[Work required]
All lines containing the string "likely" must be copied from the entries.

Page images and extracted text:
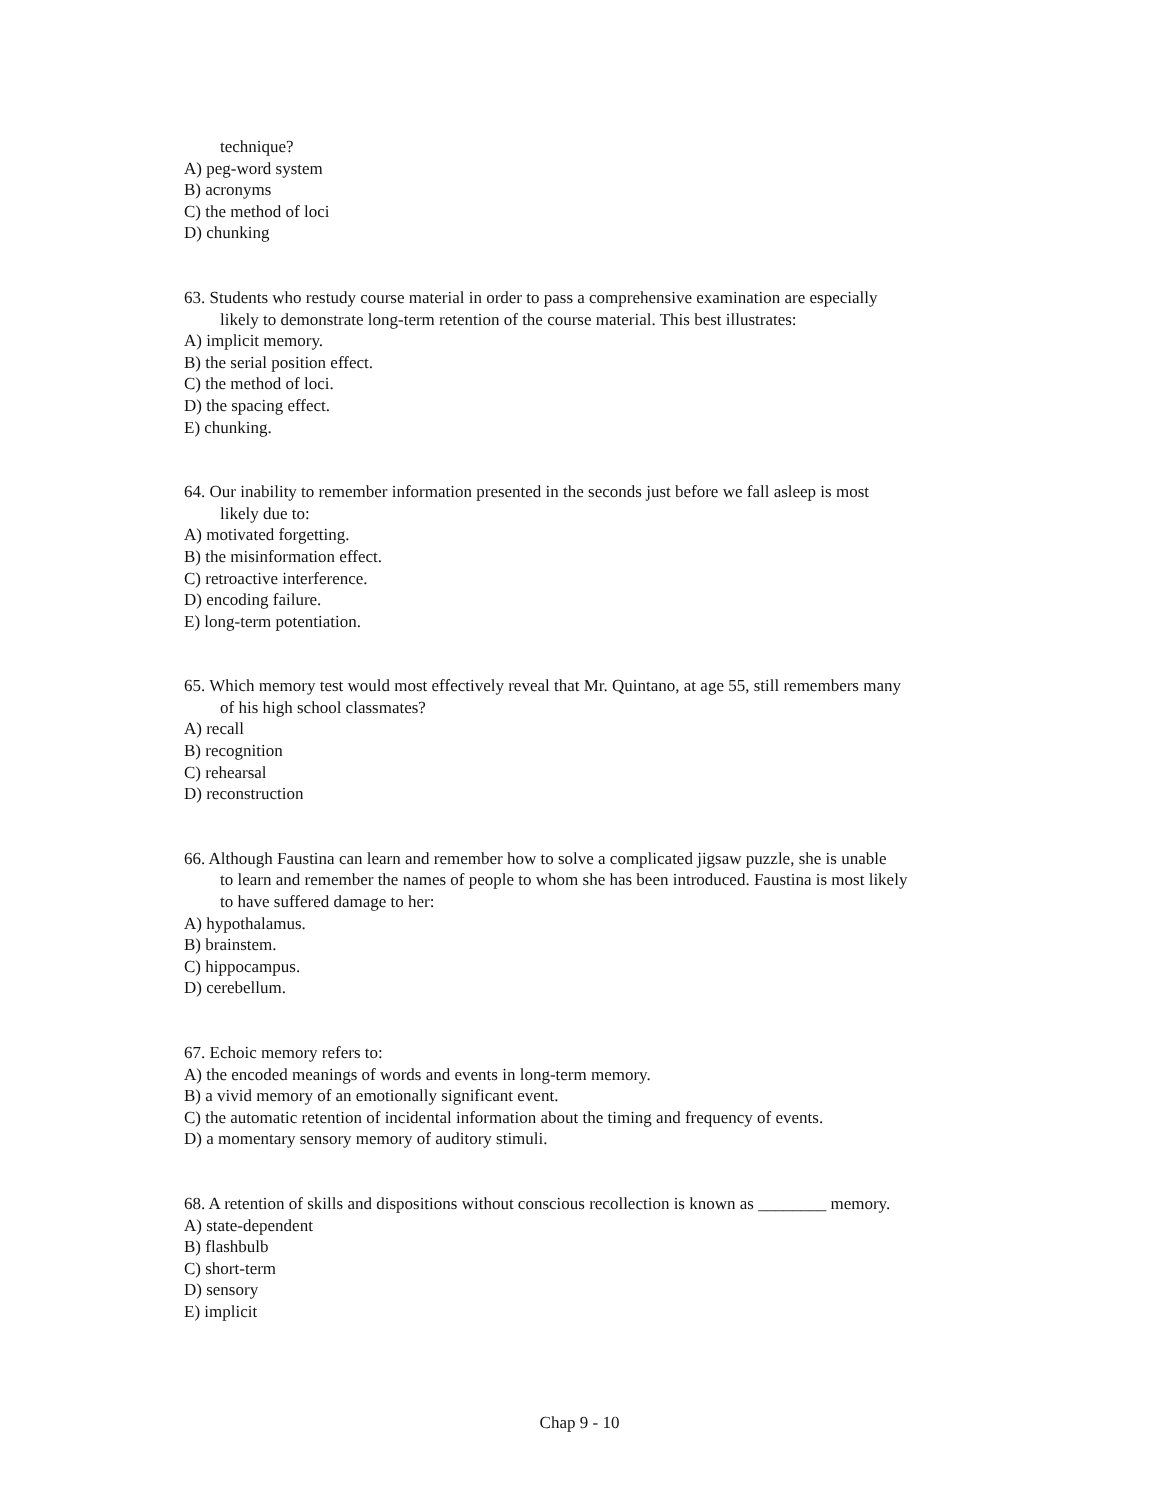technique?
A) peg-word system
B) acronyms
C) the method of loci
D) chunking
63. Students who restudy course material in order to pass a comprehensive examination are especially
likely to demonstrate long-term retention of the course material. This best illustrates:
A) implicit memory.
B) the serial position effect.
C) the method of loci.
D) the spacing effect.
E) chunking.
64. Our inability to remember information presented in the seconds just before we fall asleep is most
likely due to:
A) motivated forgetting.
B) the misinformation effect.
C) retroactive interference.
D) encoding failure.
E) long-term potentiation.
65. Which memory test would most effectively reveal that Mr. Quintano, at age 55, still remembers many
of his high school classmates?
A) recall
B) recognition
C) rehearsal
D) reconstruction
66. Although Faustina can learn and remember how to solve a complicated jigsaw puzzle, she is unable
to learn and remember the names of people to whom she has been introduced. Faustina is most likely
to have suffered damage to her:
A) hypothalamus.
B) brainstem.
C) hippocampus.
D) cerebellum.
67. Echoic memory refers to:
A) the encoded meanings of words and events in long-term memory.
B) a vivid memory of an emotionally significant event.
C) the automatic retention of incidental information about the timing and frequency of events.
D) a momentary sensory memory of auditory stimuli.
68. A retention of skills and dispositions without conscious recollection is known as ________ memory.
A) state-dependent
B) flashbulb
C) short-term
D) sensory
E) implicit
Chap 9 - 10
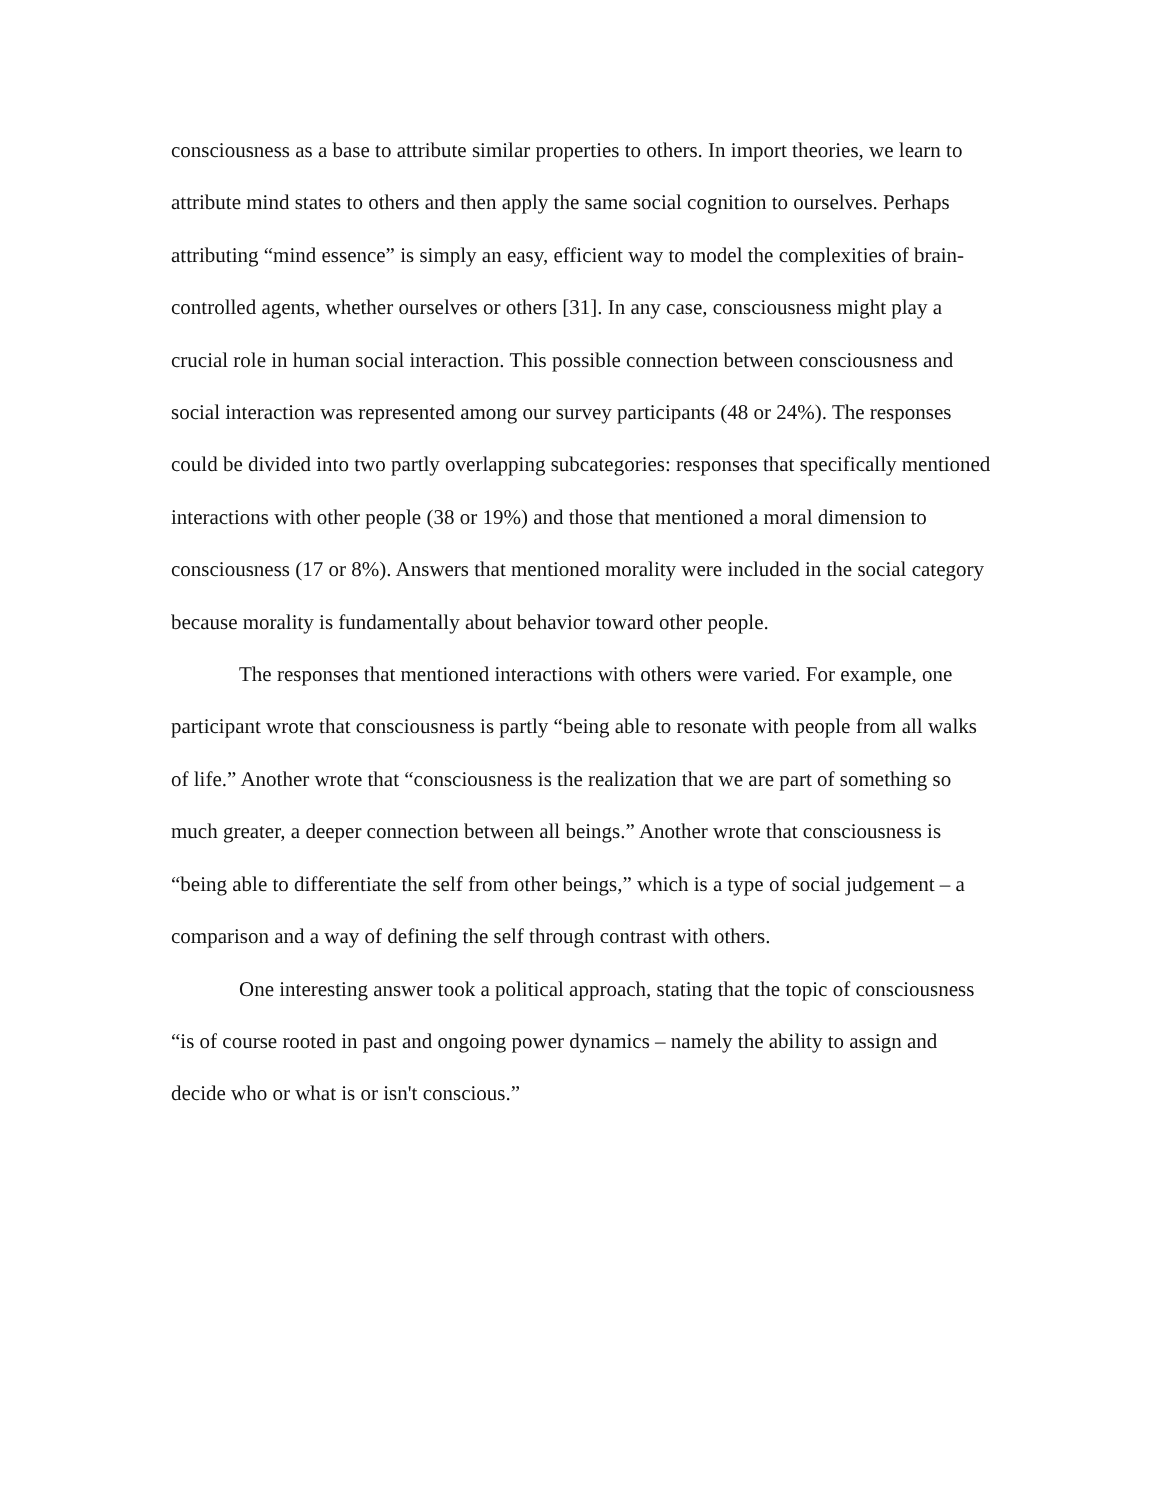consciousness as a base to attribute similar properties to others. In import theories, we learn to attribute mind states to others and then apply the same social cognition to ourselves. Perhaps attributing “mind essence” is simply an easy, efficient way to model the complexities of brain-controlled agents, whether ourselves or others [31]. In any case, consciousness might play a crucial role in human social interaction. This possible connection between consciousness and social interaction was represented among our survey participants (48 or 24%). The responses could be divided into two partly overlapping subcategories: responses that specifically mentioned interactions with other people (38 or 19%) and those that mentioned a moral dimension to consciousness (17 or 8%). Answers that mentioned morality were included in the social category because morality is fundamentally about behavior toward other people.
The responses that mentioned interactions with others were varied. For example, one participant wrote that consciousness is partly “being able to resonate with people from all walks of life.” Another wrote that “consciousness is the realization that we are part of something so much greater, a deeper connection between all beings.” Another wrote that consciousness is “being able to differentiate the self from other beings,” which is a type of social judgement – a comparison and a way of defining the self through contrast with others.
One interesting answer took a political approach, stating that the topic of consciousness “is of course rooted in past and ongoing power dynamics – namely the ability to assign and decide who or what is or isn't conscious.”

[Solution for this problem]
likely to demonstrate long-term retention of the course material. This best illustrates:
likely due to:
to learn and remember the names of people to whom she has been introduced. Faustina is most likely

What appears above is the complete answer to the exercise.